Le Croate Plenković insiste sur la position « claire et unifiée » de l'UE sur l'Iran malgré des divisions visibles
Le Premier ministre croate affirme que le bloc reste aligné tout en offrant un soutien énergétique aux États membres confrontés à des chocs de prix

Le Premier ministre croate Andrej Plenković a défendu ce qu'il a décrit comme une position de l'Union européenne « très claire et unifiée » sur l'Iran, même si des divisions sont apparues parmi les États membres sur la force avec laquelle condamner les récentes frappes américano-israéliennes.
Plenković a déclaré que les consultations entre les gouvernements de l'UE étaient en cours, mais a insisté sur le fait que le message du bloc était largement aligné.
« Je pense que toutes les déclarations qui ont été publiées jusqu'à présent, à l'exception peut-être d'un ou deux États membres, étaient très, très claires et unifiées », a-t-il déclaré.
Ces remarques sont intervenues après une réunion virtuelle des ministres des Affaires étrangères de l'UE dimanche, à la suite de laquelle la cheffe de la politique étrangère du bloc, Kaja Kallas, a déclaré que l'UE prenait des mesures pour assurer la sécurité de ses citoyens au Moyen-Orient et a averti qu'une nouvelle escalade pourrait déstabiliser la région.
Cependant, l'Espagne et la Slovénie se sont opposées à un langage plus fort dans la déclaration de l'UE. Le ministre espagnol des Affaires étrangères, José Manuel Albares, a critiqué ce qu'il a appelé « l'action unilatérale » des États-Unis et d'Israël, arguant qu'elle n'était pas soutenue par la Charte des Nations Unies et le droit international.
Plenković a reconnu des différences mais a suggéré que la direction sur cette question était revenue à juste titre aux pays dits E3 — France, Allemagne et Royaume-Uni — compte tenu de leur rôle central dans les négociations nucléaires passées avec l'Iran.
Les trois ont publié leur propre déclaration conjointe avertissant qu'ils étaient prêts à prendre des « mesures défensives » pour neutraliser les capacités de missiles et de drones de l'Iran.

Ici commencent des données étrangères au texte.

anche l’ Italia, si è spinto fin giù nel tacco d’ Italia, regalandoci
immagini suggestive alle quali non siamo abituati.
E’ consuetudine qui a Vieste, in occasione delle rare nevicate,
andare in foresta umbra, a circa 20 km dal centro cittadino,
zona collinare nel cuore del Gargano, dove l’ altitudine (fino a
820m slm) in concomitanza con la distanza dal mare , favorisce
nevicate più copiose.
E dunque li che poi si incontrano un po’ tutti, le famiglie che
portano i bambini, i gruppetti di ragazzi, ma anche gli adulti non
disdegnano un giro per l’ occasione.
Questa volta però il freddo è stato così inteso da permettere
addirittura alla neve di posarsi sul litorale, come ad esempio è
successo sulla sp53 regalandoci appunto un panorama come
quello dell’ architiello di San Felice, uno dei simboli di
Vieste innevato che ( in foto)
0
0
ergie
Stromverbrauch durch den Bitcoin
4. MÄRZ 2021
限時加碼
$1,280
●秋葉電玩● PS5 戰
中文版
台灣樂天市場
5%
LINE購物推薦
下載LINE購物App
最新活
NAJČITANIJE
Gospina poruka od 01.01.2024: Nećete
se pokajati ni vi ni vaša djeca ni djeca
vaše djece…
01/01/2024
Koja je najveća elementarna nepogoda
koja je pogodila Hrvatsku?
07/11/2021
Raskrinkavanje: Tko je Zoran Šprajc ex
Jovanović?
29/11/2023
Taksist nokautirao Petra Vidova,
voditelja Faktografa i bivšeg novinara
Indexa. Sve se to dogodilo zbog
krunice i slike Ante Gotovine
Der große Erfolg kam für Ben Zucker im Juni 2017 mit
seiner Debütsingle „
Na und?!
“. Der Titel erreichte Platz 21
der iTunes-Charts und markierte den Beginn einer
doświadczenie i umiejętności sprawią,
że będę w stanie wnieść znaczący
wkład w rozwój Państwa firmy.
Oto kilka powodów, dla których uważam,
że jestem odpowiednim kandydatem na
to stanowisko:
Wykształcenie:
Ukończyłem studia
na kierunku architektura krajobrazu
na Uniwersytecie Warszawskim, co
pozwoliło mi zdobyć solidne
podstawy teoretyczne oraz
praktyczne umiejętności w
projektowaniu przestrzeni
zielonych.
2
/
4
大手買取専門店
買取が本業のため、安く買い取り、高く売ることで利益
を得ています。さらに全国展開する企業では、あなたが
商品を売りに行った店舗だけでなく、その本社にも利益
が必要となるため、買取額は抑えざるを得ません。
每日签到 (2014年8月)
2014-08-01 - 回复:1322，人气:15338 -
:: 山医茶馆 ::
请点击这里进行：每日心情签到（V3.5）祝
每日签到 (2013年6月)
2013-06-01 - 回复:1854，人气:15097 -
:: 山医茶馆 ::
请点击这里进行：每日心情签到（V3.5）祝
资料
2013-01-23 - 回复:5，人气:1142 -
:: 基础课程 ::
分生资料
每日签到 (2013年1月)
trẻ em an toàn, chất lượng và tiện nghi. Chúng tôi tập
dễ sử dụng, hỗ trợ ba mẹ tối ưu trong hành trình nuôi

Plenković a souligné que de telles déclarations devaient être considérées comme des positions nationales plutôt que des décisions collectives prises par les 27 membres de l'UE.
Interrogé sur l'inéluctabilité apparente d'un changement de régime en Iran, le dirigeant croate a appelé à la prudence. Il a souligné les réactions mitigées au sein de l'Iran même, notant que certains citoyens étaient en deuil tandis que d'autres célébraient.
« Compte tenu de la complexité, de la taille et de la longévité du régime actuel, il est très difficile d'évaluer de l'extérieur quelles pourraient être les dynamiques internes », a-t-il déclaré. « Nous devons être prudents. »
Le conflit a déjà secoué les marchés mondiaux de l'énergie. Les prix du pétrole ont bondi de 8 % au début des échanges lundi avant de s'assouplir légèrement, le Brent dépassant les 77 dollars le baril. Les analystes avertissent qu'un conflit prolongé pourrait faire grimper davantage les coûts du carburant et se propager à l'ensemble de l'économie mondiale.
Plenković a déclaré que la Croatie était prête à aider ses partenaires de l'UE à atténuer les chocs énergétiques potentiels. Il a réitéré la position de Zagreb selon laquelle l'oléoduc adriatique — reliant le port croate d'Omišalj aux raffineries de Hongrie et de Slovaquie — devrait être traité comme une voie d'approvisionnement principale.
L'oléoduc a la capacité de transporter jusqu'à 14 millions de tonnes de pétrole brut par an, avec des volumes supplémentaires disponibles pour la Serbie. Selon Plenković, il offre une alternative fiable et rentable à l'oléoduc Druzhba, qui a été au centre des tensions entre la Hongrie, la Slovaquie et l'Ukraine suite aux récents dommages.
Selon l'évaluation de Zagreb, les coûts de transport via la route adriatique sont significativement inférieurs à ceux via Druzhba, ce qui renforce sa position en tant qu'option stratégique pour l'Europe centrale.
Alors que les tensions géopolitiques s'intensifient et que les marchés de l'énergie réagissent, la Croatie se positionne à la fois comme un défenseur de l'unité de l'UE et comme un partenaire énergétique pratique pour ses voisins — même si les divergences internes au sein du bloc restent visibles.